Required work
Scan the following data for lines with "Privilege" and state how many there are, as a number only.

════════════════════

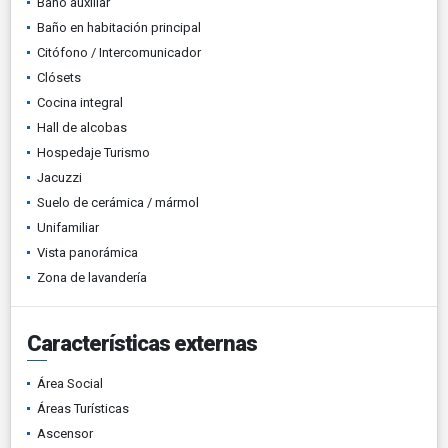
Baño auxiliar
Baño en habitación principal
Citófono / Intercomunicador
Clósets
Cocina integral
Hall de alcobas
Hospedaje Turismo
Jacuzzi
Suelo de cerámica / mármol
Unifamiliar
Vista panorámica
Zona de lavandería
Características externas
Área Social
Áreas Turísticas
Ascensor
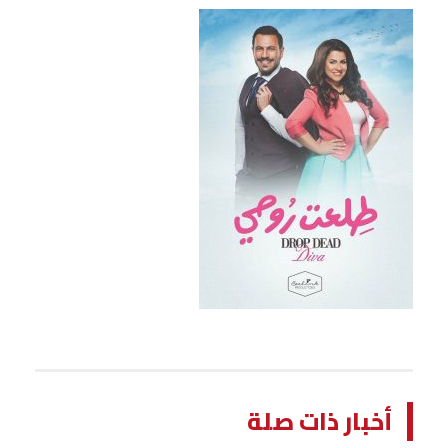
أخبار ذات صلة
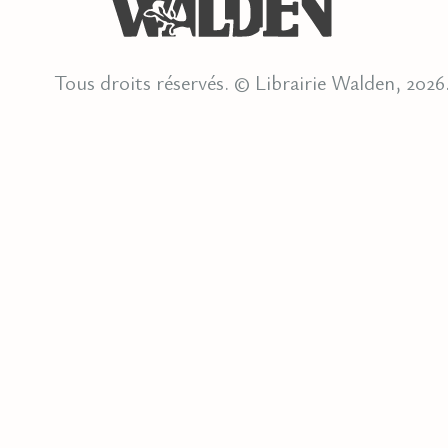
Tous droits réservés. © Librairie Walden, 2026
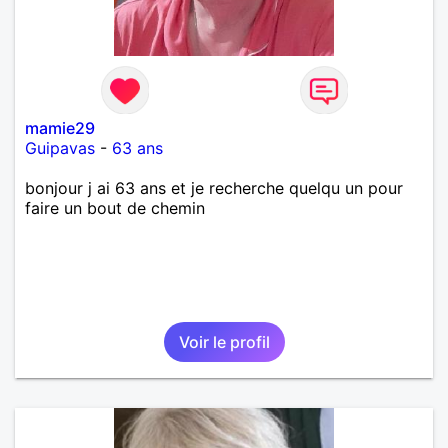
mamie29
Guipavas
-
63 ans
bonjour j ai 63 ans et je recherche quelqu un pour
faire un bout de chemin
Voir le profil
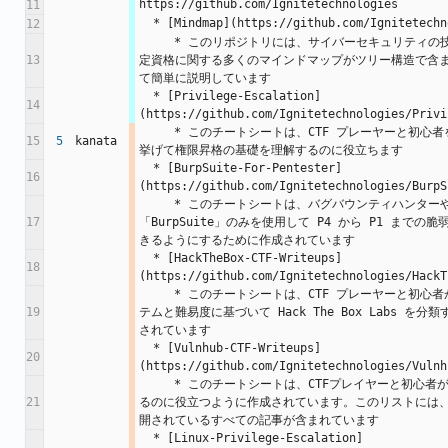
https://github.com/Ignitetechnologies
11
  * [Mindmap](https://github.com/Ignitetech
12
     * このリポジトリには、サイバーセキュリティの技術、方法論、コース、認
13
定資格に関する多くのマインドマップがツリー構造で含
て簡単に説明しています
  * [Privilege-Escalation]
14
(https://github.com/Ignitetechnologies/Privi
     * このチートシートは、CTF プレーヤーと初心者を対象としており、例を
15
5
kanata
挙げて権限昇格の基礎を理解するのに役立ちます
  * [BurpSuite-For-Pentester]
16
(https://github.com/Ignitetechnologies/BurpS
     * このチートシートは、バグバウンティハンターや侵入テスターが
17
「BurpSuite」のみを使用して P4 から P1 まで
きるようにするために作成されています
  * [HackTheBox-CTF-Writeups]
18
(https://github.com/Ignitetechnologies/HackT
     * このチートシートは、CTF プレーヤーと初心者がオペレーティング シス
19
テムと難易度に基づいて Hack The Box Labs を
されています
  * [Vulnhub-CTF-Writeups]
20
(https://github.com/Ignitetechnologies/Vulnh
     * このチートシートは、CTFプレイヤーと初心者がVulnhub Labsを整理す
21
るのに役立つように作成されています。このリストには、hack
開されているすべての記事が含まれています
  * [Linux-Privilege-Escalation]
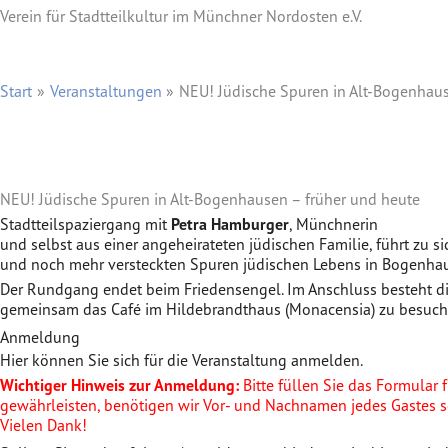
Verein für Stadtteilkultur im Münchner Nordosten e.V.
Start
Veranstaltungen
NEU! Jüdische Spuren in Alt-Bogenhaus
NEU! Jüdische Spuren in Alt-Bogenhausen – früher und heute
Stadtteilspaziergang mit
Petra Hamburger
, Münchnerin
und selbst aus einer angeheirateten jüdischen Familie, führt zu s
und noch mehr versteckten Spuren jüdischen Lebens in Bogenha
Der Rundgang endet beim Friedensengel. Im Anschluss besteht di
gemeinsam das Café im Hildebrandthaus (Monacensia) zu besuch
Anmeldung
Hier können Sie sich für die Veranstaltung anmelden.
Wichtiger Hinweis zur Anmeldung:
Bitte füllen Sie das Formular 
gewährleisten, benötigen wir Vor- und Nachnamen jedes Gastes s
Vielen Dank!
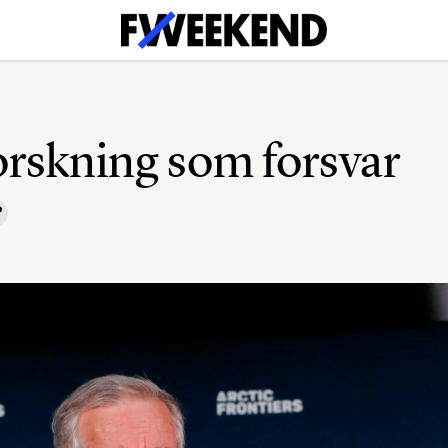
rskning som forsvar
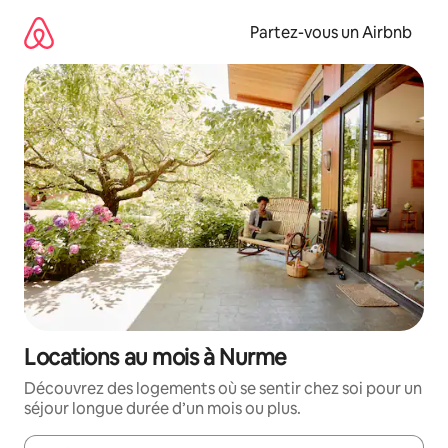
Aller
directement
Partez-vous un Airbnb
au
contenu
Locations au mois à Nurme
Découvrez des logements où se sentir chez soi pour un
séjour longue durée d’un mois ou plus.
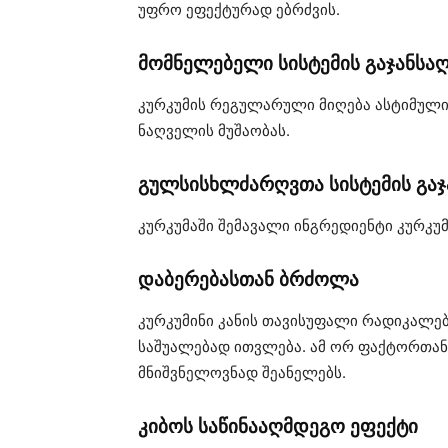
უფრო ეფექტურად ებრძვის.
მომნელებელი სისტემის გაჯანსაღ
კურკუმის რეგულარული მიღება ასტიმული
ნაღველის მუშაობას.
გულსისხლძარღვთა სისტემის გაჯ
კურკუმაში შემავალი ინგრედიენტი კურკუ
დაბერებასთან ბრძოლა
კურკუმინი კანის თავისუფალი რადიკალებ
საშუალებად ითვლება. ამ ორ ფაქტორთან
მნიშვნელოვნად შეანელებს.
კიბოს საწინააღმდეგო ეფექტი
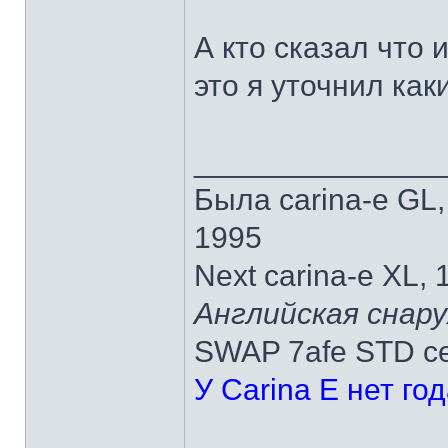
А кто сказал что 
это я уточнил как
______________
Была carina-e GL
1995
Next carina-e XL,
Английская снару
SWAP 7afe STD ce
У Carina E нет го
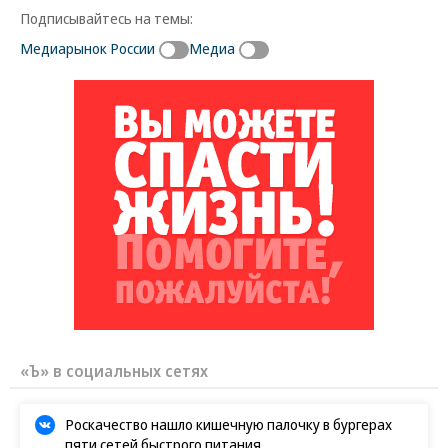
Подписывайтесь на темы:
Медиарынок России
Медиа
«Ъ» в социальных сетях
Роскачество нашло кишечную палочку в бургерах
пяти сетей быстрого питания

════════════════════

Answer space
2